Он пожимает плечами, а потом составляет коробки на стол.
– Кто это был?
– Доставка из ресторана. Давай-ка немного поднажмем – быстрей закончим с украшениями и будем ужинать.
Я возвращаюсь к сосне и цепляю на ветку еще один шар. Потом с любопытством смотрю на Артёма. Все-таки не мешает хоть немного прощупать почву и узнать о нем больше.
– Слушай, ты когда-нибудь был женат?
– Давно, – отзывается он, распаковывая очередную шишку. – Мой брак изначально был ошибкой и долго не протянул.
– А дети у тебя есть?
– Нет. Я же говорил тебе, я завидный холостяк, не обремененный никакими обязательствами.
Я почти обижаюсь:
– То есть я, по-твоему, второй сорт, раз у меня есть дочь?
До него, кажется, только сейчас доходит двойное дно случайной фразы.
– Конечно, нет. Но ты уже не можешь так легко нырнуть в роман, как я. Тебе нужно думать, с кем оставить ребенка, и всё такое.
Настроение портится. Конечно, я знаю, что моя дочь никому не нужна, кроме меня, но бесит, что все мои мужчины то и дело намекают, что ее нужно где-то оставить, чтобы не мешала наслаждаться жизнью.
Артём достает из коробки электрическую гирлянду.
– Сейчас прицепим фонарики, и готово!
Я забираюсь на диван с ногами и наблюдаю за тем, как паутина из проводов оплетает пушистые ветви. А ничего так получается. Красиво!
– Как ее зовут? – спрашивает Артём, делая второй круг вокруг сосны.
– Кого?
– Твою дочь.
– Алёна.
– Я надеюсь, она хулиганка? Вся в мать?
– Само собой.
Он улыбается.
– Мне хочется с ней познакомиться.
– Сначала нужно пропить курс седативных препаратов, иначе твоя нервная система не справится с нагрузкой.

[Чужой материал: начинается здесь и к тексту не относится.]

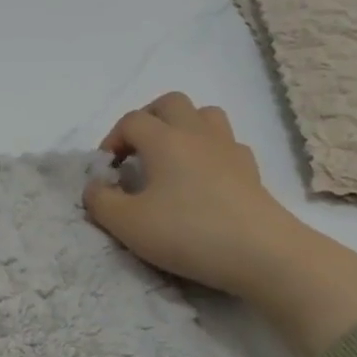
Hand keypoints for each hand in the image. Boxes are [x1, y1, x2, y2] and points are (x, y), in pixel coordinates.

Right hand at [83, 92, 356, 356]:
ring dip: (183, 127)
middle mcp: (196, 133)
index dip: (112, 140)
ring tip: (171, 157)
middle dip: (148, 119)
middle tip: (137, 151)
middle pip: (170, 103)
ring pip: (204, 115)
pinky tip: (204, 178)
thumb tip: (94, 186)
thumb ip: (100, 201)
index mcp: (164, 139)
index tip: (108, 171)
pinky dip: (210, 152)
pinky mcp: (251, 171)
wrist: (262, 254)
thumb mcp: (128, 224)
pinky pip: (227, 144)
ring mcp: (229, 149)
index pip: (131, 121)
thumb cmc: (188, 232)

– Моя – справится. У меня нервы, как канаты. Четыре года на руководящей должности, знаешь ли, закаляют.
– Ладно, – киваю я, ощущая в груди огромную теплоту. – Я поговорю с ней, возможно, она выделит для тебя окошко в расписании.
– Не тяни, хорошо? Я собирался позвать вас обеих в воскресенье на каток.
Мне так хочется обнять его, что даже дыхание перехватывает. Борюсь с собой. Еще не хватало, чтобы Артём решил, будто я надеюсь на серьезные отношения. А я ведь уже надеюсь. Вот черт!
Закончив с декором, мы тихо, по-семейному, ужинаем в разноцветном свете маленьких новогодних лампочек. Я рассказываю о том, какой сумасшедший дом творится у нас из-за Иваныча и его кота, а Артём делится со мной всякими воспоминаниями из детства.
Еда – жареное мясо и салаты – такая вкусная, что я наедаюсь по самое не могу. И где мои манеры, спрашивается?
Артём убирает со стола и моет посуду.
– Мне кажется, ты напрасно столько всего заказал, – жалуюсь я, и опять перебираюсь на диван. – Теперь мне точно не до постельных утех.
– Давай посмотрим какую-нибудь киношку?
Кажется, разочарованным он не выглядит.
– Давай.
Артём находит для нас старую советскую комедию, и мы вытягиваемся на диване, будто супружеская чета пенсионеров. Мне так тепло и уютно рядом с ним, что даже не верится. Артём чуть поглаживает меня по бедру.
– Я сейчас немного переведу дух и ка-ак наброшусь на тебя! – клятвенно обещаю я, а потом зеваю.